## [Extracted information]
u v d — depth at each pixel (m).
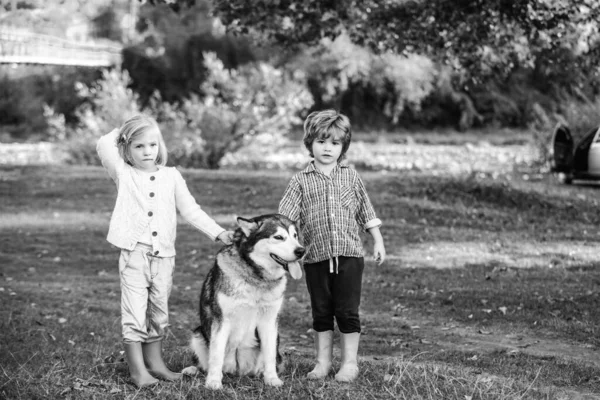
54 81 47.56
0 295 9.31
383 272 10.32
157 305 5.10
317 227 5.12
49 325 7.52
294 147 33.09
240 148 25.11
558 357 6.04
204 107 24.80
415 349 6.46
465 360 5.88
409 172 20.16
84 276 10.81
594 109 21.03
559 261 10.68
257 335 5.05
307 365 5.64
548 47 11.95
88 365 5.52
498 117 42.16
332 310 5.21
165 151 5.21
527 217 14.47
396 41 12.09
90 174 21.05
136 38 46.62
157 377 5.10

...

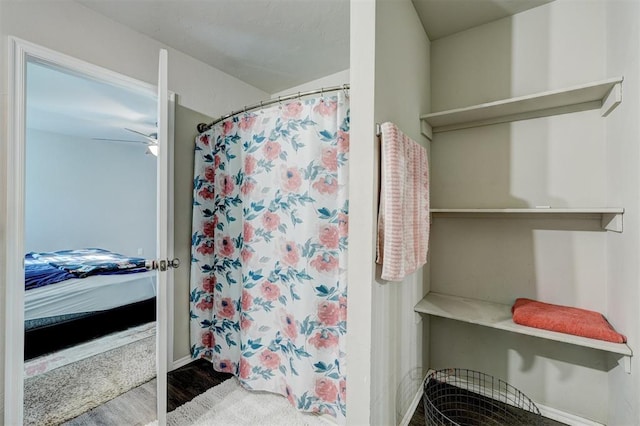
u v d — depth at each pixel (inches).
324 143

...

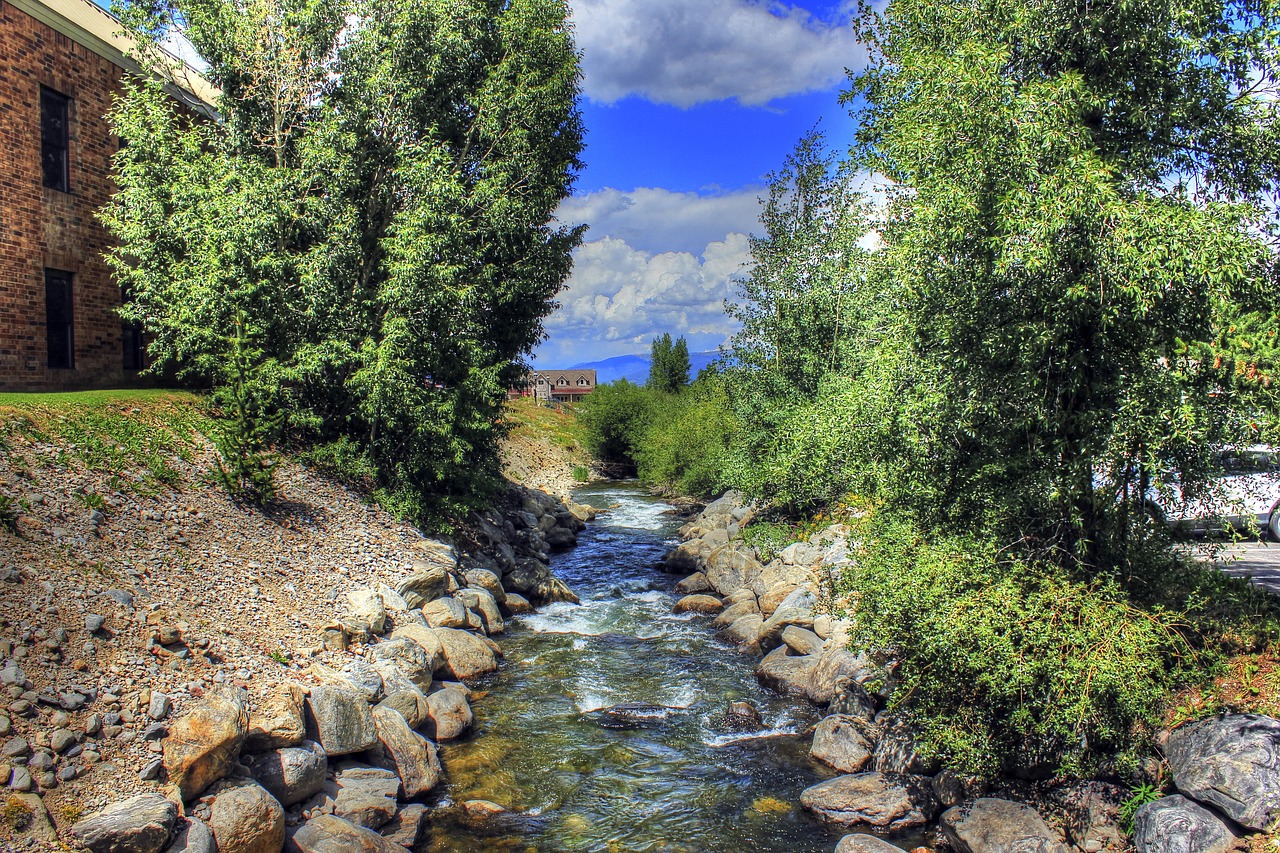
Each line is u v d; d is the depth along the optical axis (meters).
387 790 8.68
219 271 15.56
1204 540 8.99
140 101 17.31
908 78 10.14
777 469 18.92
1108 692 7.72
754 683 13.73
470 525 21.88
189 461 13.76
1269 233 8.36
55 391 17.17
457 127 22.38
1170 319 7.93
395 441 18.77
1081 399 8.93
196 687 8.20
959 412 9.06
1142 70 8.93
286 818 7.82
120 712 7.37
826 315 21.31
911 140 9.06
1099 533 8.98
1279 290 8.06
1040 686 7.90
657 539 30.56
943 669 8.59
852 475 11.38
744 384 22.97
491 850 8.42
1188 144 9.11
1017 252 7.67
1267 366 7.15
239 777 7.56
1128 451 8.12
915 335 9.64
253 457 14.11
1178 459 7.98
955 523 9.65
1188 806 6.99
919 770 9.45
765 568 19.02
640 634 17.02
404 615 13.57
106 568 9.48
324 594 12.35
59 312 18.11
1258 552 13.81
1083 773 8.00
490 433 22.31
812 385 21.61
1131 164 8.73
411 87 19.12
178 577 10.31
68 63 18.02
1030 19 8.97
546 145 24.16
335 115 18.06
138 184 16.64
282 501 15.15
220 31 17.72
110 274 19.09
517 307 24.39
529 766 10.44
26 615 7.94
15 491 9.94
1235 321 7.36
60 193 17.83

## [Task item]
Everything above from the line containing "744 384 22.97" through the line containing "60 193 17.83" must be copied exactly. Nothing outside that range belongs in the answer.

## [Answer box]
744 384 22.97
491 850 8.42
1188 144 9.11
1017 252 7.67
1267 366 7.15
239 777 7.56
1128 451 8.12
915 335 9.64
253 457 14.11
1178 459 7.98
955 523 9.65
1188 806 6.99
919 770 9.45
765 568 19.02
640 634 17.02
404 615 13.57
106 568 9.48
324 594 12.35
59 312 18.11
1258 552 13.81
1083 773 8.00
490 433 22.31
812 385 21.61
1131 164 8.73
411 87 19.12
178 577 10.31
68 63 18.02
1030 19 8.97
546 145 24.16
335 115 18.06
138 184 16.64
282 501 15.15
220 31 17.72
110 274 19.09
517 307 24.39
529 766 10.44
26 615 7.94
15 491 9.94
1235 321 7.36
60 193 17.83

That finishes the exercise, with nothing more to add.